This post is the transcript from a AfroDaddy video. You can watch the video on Youtube or Instagram.


Hey there, welcome to AfroDaddy.  


Happy New Year, happy holidays and all that jazz.  


As this year started, I've been thinking a lot about the power of words. You know how a really great piece of writing or poetry or song can really stick with you for your whole life? I think the same is true with the words we say, and I think what really sparked that thought was this video: 



Basically the whole video is about the importance of the spoken word and how the way you deliver what you say can really affect how the other person feels and what they even believe.  


And I think that is a huge lesson for parents more than anyone, because we know how important those early years of your life are in forming what you think about yourself and what you think about the world. 


If you are getting a certain kind of message coming from the most important person in your life - your parent - you're eventually going to start to believe that message. So I think for 2024, we all have to really think hard about what that overall message we are delivering to our kids is.  


Is it a fear based message about how terrible the world is and how scary it is outside of this home? 


Is it a message about how great and entitled they are and how they deserve the entire world, and if things don't go the way that that should sulk about it?  


Is it a message that they need to work hard to achieve? And that the only way that they can get any self-worth is by, you know, achieving greatness?  


Or is it a message about kindness and generosity and the fact that their self-worth doesn't come from external factors like how much you earn or how much you own?  

Something to think about.

■ Data extracts
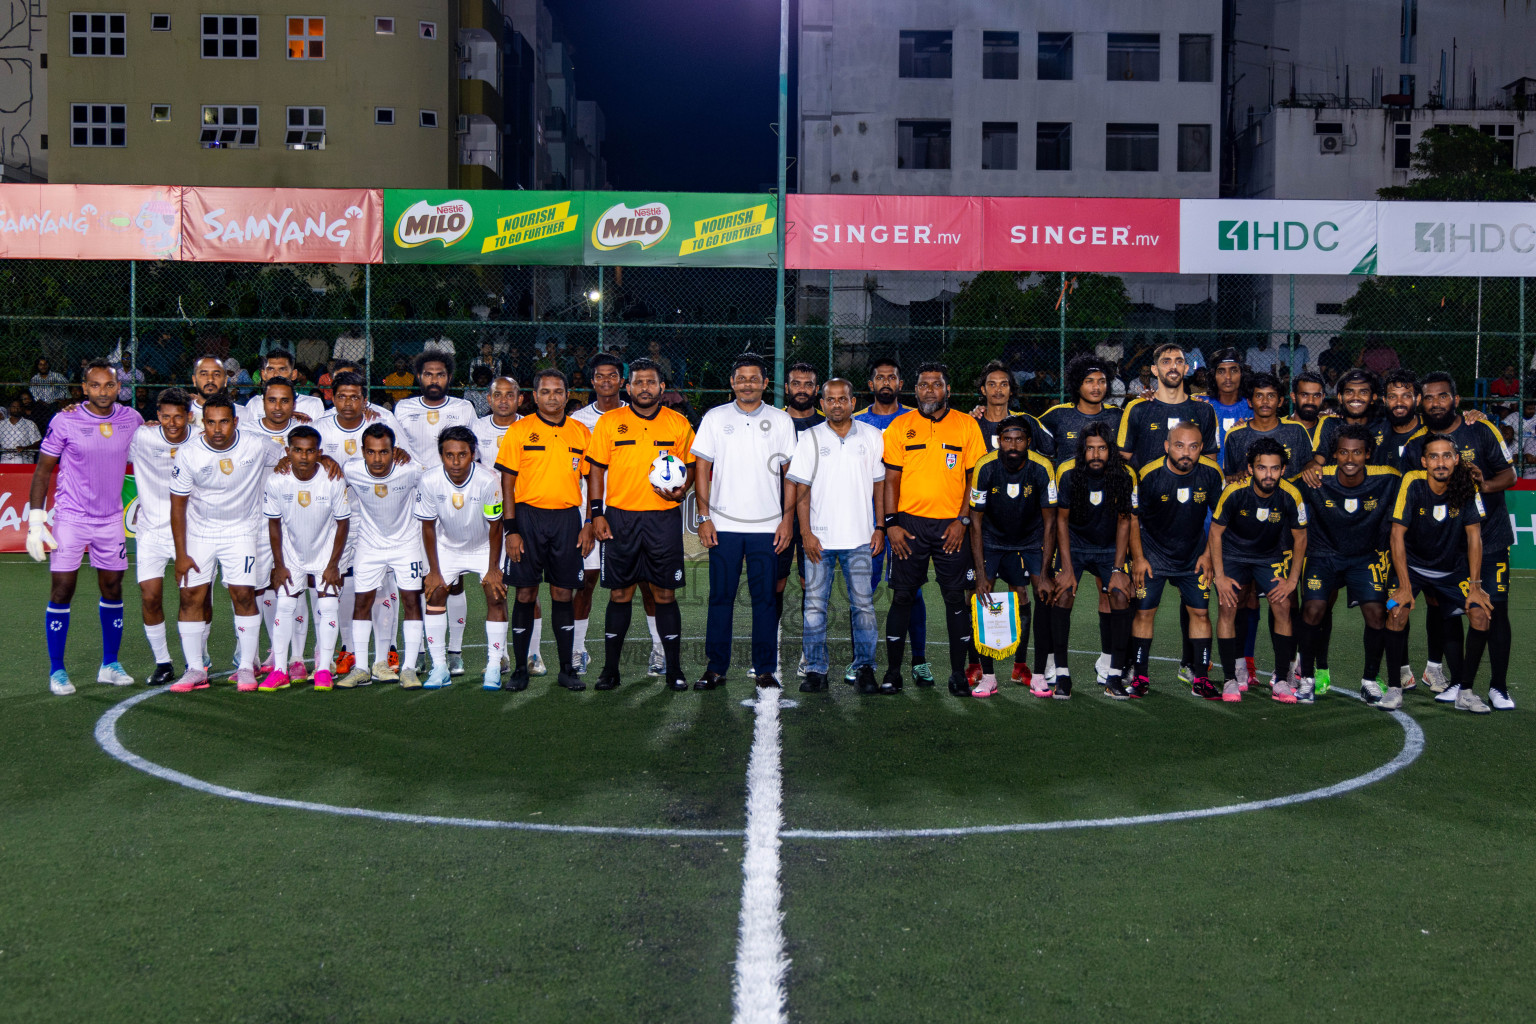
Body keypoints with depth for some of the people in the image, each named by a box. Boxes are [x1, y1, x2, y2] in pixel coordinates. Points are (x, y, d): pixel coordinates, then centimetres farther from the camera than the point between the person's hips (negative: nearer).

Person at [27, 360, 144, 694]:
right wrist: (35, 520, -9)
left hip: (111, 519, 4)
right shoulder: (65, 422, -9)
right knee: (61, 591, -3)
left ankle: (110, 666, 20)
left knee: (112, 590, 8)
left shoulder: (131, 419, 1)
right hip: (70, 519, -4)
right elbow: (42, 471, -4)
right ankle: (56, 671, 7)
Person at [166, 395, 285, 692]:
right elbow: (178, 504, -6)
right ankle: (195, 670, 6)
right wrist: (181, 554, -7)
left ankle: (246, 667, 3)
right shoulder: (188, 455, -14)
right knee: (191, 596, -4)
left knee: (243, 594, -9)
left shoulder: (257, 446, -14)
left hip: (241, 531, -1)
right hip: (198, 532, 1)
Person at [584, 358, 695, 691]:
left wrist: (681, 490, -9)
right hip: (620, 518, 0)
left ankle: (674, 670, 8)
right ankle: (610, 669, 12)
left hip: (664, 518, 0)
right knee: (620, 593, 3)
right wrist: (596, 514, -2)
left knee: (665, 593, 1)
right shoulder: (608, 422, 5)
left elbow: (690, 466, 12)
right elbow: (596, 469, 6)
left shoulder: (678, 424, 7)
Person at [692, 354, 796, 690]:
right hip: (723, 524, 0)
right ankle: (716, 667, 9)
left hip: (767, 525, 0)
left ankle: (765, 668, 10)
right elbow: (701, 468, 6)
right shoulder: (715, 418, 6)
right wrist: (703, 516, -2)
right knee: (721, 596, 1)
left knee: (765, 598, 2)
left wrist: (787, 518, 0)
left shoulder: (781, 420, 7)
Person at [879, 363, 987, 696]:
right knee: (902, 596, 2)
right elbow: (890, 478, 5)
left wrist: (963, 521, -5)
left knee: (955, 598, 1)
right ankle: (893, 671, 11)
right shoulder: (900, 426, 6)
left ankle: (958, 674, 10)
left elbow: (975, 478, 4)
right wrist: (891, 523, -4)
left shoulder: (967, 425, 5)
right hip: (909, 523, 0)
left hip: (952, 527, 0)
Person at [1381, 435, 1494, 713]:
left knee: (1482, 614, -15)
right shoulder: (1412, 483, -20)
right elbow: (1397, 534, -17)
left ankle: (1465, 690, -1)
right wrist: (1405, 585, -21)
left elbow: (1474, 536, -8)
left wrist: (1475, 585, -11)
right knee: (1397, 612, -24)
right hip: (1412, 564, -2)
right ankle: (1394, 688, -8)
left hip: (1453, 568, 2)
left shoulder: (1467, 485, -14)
--
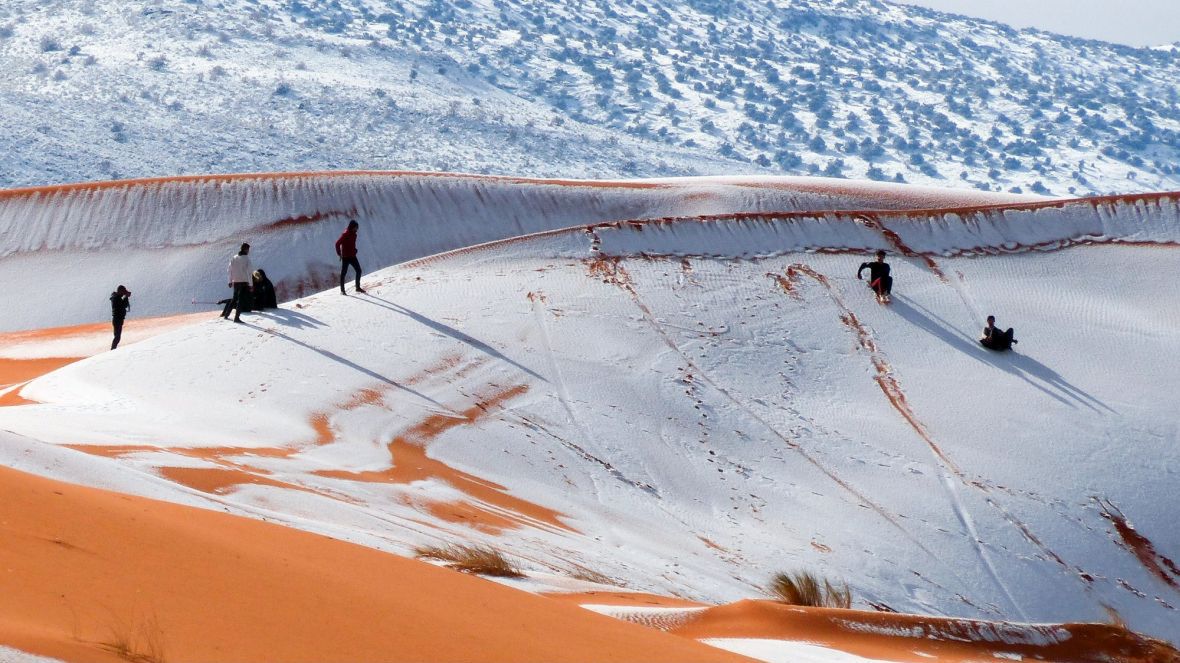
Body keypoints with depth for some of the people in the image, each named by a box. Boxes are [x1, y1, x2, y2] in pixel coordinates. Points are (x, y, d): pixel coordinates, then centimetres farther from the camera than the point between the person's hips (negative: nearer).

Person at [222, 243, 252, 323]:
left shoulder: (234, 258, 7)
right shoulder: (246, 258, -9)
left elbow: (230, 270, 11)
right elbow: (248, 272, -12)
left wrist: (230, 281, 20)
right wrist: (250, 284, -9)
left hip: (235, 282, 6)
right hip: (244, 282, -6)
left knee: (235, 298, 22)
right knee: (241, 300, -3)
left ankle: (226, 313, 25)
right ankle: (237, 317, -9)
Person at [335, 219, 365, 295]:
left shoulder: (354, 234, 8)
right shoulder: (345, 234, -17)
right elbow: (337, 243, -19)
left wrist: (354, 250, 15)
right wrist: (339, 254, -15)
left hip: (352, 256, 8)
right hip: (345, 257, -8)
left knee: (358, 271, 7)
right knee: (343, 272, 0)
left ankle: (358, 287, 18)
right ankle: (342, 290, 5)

■ Task prompt
Resume the transcript about the power of a parent's words, picking up directly after its closing line, "Something to think about."

■ Exercise result
I mean, you take the last 100 things you've said directly to your kids. Have they been kind of positive, kind of negative or kind of neutral? Where do you think you fit on that spectrum?  


And I'm not sure about you, but I am the kind of person that cannot remember a compliment. Like I'm sure that in the last three months, someone at some point has paid me a compliment, but if you ask me right now to remember one of those moments, I can't.  


Now either in those three months, I have not been complimented at all or there's something about my brain that just refuses to put the compliment in long term storage.  


But I will remember every single negative criticism that I've received for my entire life. So that's why I think the vast majority of things we say to our kids should be positive because it just takes that much extra effort to make sure that the affirming assuring positive vibes eventually sink into our brains. 


You could show your kids how much you care for them 100 times. You could show them how great you think they are 100 times. You can give them all the support they need 100 times, but if you fail to do that 10 times, then that's the stuff that's going to stick in their brain. 


And that means as a parent you can't mess this up.